In a week when they return, I reassess their Suboxone need and titrate the dosage up or down. It is rarely that I have to titrate upwards. In my practice there is always a constant pressure to keep ratcheting down the Suboxone, for it is as addicting as any other opiate.
I have never had any failure with this simple approach. It is also not a huge deal if some patient was given 14 tablets for first week when 11 or 7 would have sufficed. Also it is a rare patient who has gotten 7 tablets when 11 or 14 would have been more appropriate. And such a patient always has the option to come a couple of days earlier if he runs out of his Suboxone before the 7 days.
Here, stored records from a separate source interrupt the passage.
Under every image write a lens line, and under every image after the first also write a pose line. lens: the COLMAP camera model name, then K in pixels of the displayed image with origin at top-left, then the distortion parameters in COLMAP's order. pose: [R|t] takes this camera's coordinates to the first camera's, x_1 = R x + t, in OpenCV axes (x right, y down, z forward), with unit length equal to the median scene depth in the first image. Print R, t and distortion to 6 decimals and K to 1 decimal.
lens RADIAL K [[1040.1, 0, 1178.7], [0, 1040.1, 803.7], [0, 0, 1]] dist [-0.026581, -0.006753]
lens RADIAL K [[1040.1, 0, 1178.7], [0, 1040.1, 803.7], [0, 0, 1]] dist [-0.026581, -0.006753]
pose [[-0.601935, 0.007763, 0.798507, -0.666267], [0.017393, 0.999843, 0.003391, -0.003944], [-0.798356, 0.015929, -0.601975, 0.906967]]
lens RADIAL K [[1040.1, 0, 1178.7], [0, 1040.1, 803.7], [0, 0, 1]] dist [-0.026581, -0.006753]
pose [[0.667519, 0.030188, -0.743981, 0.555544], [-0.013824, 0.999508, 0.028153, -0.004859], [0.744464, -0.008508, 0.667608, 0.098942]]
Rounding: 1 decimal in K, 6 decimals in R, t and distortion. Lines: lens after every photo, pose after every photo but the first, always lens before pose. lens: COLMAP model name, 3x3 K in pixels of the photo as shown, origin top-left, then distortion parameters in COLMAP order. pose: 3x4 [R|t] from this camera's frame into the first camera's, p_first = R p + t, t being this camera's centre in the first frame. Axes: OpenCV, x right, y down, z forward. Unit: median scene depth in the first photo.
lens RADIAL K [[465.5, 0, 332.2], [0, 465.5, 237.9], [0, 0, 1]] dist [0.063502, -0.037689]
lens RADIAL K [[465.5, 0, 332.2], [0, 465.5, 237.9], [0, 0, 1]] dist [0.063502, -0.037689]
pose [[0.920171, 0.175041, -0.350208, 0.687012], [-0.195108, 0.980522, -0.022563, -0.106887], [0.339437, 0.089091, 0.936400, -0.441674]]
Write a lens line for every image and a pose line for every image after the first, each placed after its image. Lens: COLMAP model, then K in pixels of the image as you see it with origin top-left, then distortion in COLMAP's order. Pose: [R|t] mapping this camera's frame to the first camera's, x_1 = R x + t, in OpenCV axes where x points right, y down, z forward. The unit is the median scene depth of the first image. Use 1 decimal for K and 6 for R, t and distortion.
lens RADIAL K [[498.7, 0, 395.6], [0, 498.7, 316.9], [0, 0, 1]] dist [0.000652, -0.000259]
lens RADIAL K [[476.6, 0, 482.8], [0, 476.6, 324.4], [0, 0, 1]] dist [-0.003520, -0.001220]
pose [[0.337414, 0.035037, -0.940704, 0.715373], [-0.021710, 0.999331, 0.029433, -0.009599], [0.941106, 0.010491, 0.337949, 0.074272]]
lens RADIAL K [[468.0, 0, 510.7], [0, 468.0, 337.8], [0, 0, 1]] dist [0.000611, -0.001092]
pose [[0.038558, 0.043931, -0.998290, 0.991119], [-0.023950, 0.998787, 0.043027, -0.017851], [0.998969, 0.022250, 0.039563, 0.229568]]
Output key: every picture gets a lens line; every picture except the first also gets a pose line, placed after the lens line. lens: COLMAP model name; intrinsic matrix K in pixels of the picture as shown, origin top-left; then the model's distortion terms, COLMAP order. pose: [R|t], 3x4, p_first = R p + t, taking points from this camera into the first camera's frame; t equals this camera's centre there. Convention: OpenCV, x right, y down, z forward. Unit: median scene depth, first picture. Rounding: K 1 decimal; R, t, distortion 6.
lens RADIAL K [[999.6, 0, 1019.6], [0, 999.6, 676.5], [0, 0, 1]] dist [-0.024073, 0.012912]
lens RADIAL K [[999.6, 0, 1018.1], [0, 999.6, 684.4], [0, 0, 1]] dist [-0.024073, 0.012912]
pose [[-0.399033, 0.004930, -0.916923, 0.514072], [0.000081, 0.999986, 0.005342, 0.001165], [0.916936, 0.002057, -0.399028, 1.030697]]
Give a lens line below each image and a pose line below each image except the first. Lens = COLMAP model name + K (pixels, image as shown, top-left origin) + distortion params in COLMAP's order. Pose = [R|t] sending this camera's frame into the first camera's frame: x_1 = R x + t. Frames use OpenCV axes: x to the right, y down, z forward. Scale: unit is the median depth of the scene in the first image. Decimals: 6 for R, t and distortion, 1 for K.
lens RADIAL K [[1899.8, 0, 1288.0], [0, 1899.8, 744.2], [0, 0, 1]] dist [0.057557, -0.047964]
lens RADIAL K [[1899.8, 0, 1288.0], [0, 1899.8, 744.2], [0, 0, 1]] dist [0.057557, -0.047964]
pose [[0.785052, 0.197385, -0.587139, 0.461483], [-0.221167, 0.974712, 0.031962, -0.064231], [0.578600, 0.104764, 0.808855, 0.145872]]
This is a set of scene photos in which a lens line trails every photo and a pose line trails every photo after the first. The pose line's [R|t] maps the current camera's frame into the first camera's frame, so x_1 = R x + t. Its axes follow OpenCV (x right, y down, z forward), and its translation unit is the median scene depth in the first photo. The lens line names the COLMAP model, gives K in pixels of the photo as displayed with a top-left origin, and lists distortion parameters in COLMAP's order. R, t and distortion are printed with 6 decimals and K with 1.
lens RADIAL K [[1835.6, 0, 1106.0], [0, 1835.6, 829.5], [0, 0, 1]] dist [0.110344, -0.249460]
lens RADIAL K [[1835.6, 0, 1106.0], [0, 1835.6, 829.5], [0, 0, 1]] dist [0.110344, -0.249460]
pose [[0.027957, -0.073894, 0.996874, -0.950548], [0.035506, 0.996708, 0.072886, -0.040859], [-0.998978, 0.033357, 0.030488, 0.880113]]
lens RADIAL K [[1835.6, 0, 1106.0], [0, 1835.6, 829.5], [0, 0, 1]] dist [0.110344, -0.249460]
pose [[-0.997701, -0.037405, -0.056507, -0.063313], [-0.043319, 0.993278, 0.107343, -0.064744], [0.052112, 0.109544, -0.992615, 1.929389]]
Why if initiation of treatment with Suboxone is so simple have the DEA, the doctors, and other interested parties have made it into such a rocket science?
Because there is always a tendency in humans to make their profession look more complicated - which justifies them charging more money and makes them feel more important than they are - than it is. Also it increases the scope of employment. There is a huge industry to treat narcotic addiction. The government regulators if they can make medical business more complicated and time consuming then their power increases and their department size increases.
Finally this kind of bullshit masquerading as evidence-based science is a significant component of medicine. The art or science or quackery of medicine is heavily laced with many such useless protocols and unnecessary regulations. The reason for this is because the payment for much of medical activity is made by third parties. So there is a built in mechanism to make medical treatment as dilatory and nonsensical as one can get away with. When one analyzes these protocols carefully most of the steps present there are useless, if not outright counterproductive, often harming than helping patients.
I remember in 1976, when I started my residency in psychiatry to admit a mental patient through ER would take all of 30 minutes. There was no money in keeping them in the ER. Now on average it takes 17 hours. For everybody and his mother, aunt, and brother are having a go at the patient in the ER in the name of triage and multi-disciplinary approach. Are these multiple assessments by the clerk, nurse, social worker, ER doctor in the ER have any real meaning in improving patient's psychiatric condition. All they achieve is to exhaust the patient, and his relatives who have to sit through this period of ordeal in the waiting area, without doing any good to him. But all this has become necessary to generate a stackful of medical notes so they can bill thousands of dollars to the government and private insurances and have documentation to prove it.